Power Grid Company of Bangladesh (PGCB) constructed two substations at Chapainawabganj and Bogura in Bangladesh and also a transmission line to import the electricity.

 

Meanwhile, officials of the BPDB are concerned about the tariff of the imported electricity from the Jharkhand plant as its cost will be almost double of the electricity to be generated from locally installed Payra power plant, a joint venture of Bangladesh and China.

 

They said Bangladesh will incur a huge financial loss to the tune of about Tk 700 crore per month, once it starts importing electricity from the Adani 1,600 MW thermal power plant in Godda, Jharkhand state – due to the ‘flawed’ deal the government signed with the private Indian company.

 

“Including the cost of coal and its transportation, we have to pay Tk 2,100 crore per month to import 1,600 MW from Adani’s plant at a 75 percent plant factor considering the existing rates of coal in the international market,” a top official of the state-owned BPDB told UNB.

 

If some rules and provisions observed in other similar deals (from the private sector, coal-fired) had been maintained here, the cost could have been kept down to Tk 1400 crore per month.

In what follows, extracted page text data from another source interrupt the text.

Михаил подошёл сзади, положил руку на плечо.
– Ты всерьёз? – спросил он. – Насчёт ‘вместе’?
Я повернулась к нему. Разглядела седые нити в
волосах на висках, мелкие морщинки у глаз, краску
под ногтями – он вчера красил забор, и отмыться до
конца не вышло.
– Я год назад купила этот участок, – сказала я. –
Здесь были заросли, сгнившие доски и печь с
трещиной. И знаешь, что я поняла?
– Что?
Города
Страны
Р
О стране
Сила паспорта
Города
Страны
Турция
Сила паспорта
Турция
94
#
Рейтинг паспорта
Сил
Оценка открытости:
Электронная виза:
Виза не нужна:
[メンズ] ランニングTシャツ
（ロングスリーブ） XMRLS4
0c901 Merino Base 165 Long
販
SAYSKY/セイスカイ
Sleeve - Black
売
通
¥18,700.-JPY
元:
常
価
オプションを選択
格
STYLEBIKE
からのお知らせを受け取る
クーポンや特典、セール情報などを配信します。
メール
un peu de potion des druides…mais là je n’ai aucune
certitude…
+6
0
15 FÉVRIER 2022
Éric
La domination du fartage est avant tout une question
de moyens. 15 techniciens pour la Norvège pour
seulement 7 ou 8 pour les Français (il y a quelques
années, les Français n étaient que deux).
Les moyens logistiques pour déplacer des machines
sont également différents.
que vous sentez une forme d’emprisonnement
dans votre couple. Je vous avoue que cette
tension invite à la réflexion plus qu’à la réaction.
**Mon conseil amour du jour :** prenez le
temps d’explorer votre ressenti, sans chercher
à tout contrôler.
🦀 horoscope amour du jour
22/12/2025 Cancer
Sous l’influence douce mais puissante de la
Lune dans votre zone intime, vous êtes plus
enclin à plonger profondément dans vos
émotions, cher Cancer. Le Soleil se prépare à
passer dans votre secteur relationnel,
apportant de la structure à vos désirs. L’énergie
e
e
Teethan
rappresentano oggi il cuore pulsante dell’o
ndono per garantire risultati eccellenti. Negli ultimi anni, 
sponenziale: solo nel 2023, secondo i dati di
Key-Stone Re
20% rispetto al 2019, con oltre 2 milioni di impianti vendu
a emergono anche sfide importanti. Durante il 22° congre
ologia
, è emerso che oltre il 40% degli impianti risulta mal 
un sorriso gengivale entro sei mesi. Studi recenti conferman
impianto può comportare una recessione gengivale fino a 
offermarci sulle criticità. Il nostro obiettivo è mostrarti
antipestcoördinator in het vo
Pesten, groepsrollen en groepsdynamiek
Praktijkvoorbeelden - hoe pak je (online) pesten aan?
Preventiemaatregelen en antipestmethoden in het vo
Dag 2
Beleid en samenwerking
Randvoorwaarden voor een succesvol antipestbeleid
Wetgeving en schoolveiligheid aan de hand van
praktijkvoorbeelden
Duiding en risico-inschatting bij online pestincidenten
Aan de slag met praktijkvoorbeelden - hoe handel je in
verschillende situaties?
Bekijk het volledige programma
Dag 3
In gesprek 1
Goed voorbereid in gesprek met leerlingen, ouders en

The country has to count a loss of about Tk 700 crore per month, working out to Tk 8400 crore annually for the flaws in the deal, he added.

 

Read more: Introduce smart management system in power grid: Nasrul Hamid

 

Over the project’s life cycle of 25 years, the loss in terms of the increased cost and hidden components in the tariff Bangladesh will ultimately incur Tk 2.10 lakh crore – a third of the national budget – considering the current coal price, the senior official noted.

 

The BPDB official said the lack of a provision for discounts in the purchase of the coal that will be used to fuel the plant is an oversight, considering such a provision was made mandatory in other deals that Bangladesh signed with independent power producers (IPP), where the price of coal to be purchased was kept as “pass-through”.

 

Explaining the matter, he said Adani will purchase the coal for its power plant as primary fuel and Bangladesh will pay the price of the coal.

 

Normally, the coal price is calculated on the basis of the Newcastle Price Index, and if any company purchases coal at a higher quantity with higher calorific value, then it gets upto 55 percent discount on the bulk value.

 

This was the provision kept in the power purchase deal from the 1320 MW Payra power plant, a joint venture project of Bangladesh and China, where BPDB is benefiting from the discount in the price of coal.

 

“But BPDB will not get any discount in coal price which ultimately pushes up the electricity tariff from the Adani plant by at least 50 percent,” said the official who has been involved in handling the project from BPDB.

 

As a result, if the price of electricity from Payra is calculated at Tk 12-13 per unit including the cost of coal, the price of per unit electricity from Adani plant will be about double at Tk 20-22 per unit, he added.